Patricio and her husband, Calixto — Brazilian Baptist missionaries — have something to do with that. So do the four other members of El Bosque’s pastoral team — IMB missionaries Roy and Dirce Cooper and Barbara Carter and Costa Rican Baptist Rolando Vargas. While leading this congregation from its birth, they’ve emphasized the church’s responsibility in the Great Commission.
“A church without a world missions vision is a church that doesn’t have a complete vision of its task,” notes Calixto Patricio, who serves with Cooper as co-pastor. “At El Bosque our vision isn’t that of the ‘Dead Sea’ — just receiving, receiving, receiving. Our vision is to be like the ‘Sea of Galilee,’ a body that receives the water of the Jordan River and then sends it on out. We want to be a church that wins souls in Costa Rica but also sends missionaries to other parts of the world.”

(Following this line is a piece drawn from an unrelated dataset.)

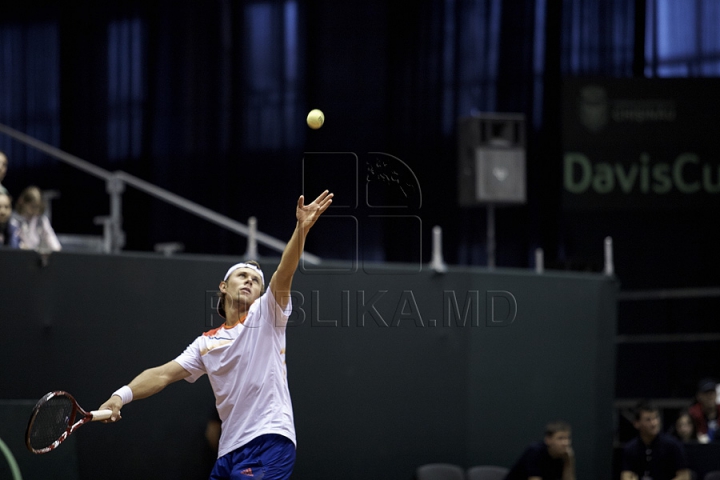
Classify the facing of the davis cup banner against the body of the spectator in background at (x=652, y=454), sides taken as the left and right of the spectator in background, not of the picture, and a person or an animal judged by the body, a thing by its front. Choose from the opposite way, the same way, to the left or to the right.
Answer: the same way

It didn’t take long for both to start happening at El Bosque. In fact, after the first few services, the congregation outgrew its meeting place because new converts invited so many friends.
“We had prayed from the beginning that this church would be a church that would draw non-Christians to salvation,” Dirce Cooper says. “God truly is answering our prayers.”
At the same time, God is answering prayers that the congregation become an example of missions praying, giving and sending.
From the outset, each service has included a prayer focus on the “10/40 Window.” While leading these prayer times each week, one church member began to sense God’s call to the Middle East. Although El Bosque then was just seven months old, church members affirmed her call by sending her out as a missionary tentmaker. Soon the church also “adopted” a Costa Rican Baptist missionary couple in Honduras and voted to help support Costa Rican Baptist musician Noemy Roldan, now a missionary to Guyana.
“It’s been very exciting to see what God — and only God — is doing [through El Bosque]. It’s wonderful to be part of his miracles,” Dirce Cooper says.
About three years ago, the Coopers and two other IMB missionary couples began meeting weekly to pray about starting work among San Jose’s professionals, a largely unevangelized group. Later several Latin American Baptists in Costa Rica joined the prayer time. Together they studied about professionals and devised a strategy for reaching them.
Meanwhile, the Brazilian Baptist World Mission Board transferred Cooper’s sister and brother-in-law, the Patricios, to Costa Rica. After they arrived, the Brazilian couple joined the prayer team.
The Lord guided the prayer group to an IMB-owned house used previously by another congregation, now defunct. The team began meeting there weekly for prayer. They set their focus on excellent church music and meaningful worship as the means of attracting professionals and starting a church.
A week after holding an outdoor concert featuring a Baptist choir, nearly 80 people attended the first worship service, held in the house where they’d been praying. Soon the new congregation was praying about finding a bigger place for worship. They located a former supermarket on a visible corner in the neighborhood. Nearly 150 now worship there every Sunday.
Looking back on the church’s brief history, El Bosque’s leaders marvel how God answered prayer every step of the way. “We believe only God could do this. … Everyone wants to give their best to God, but, in the end, only God can give the increase,” says Cooper.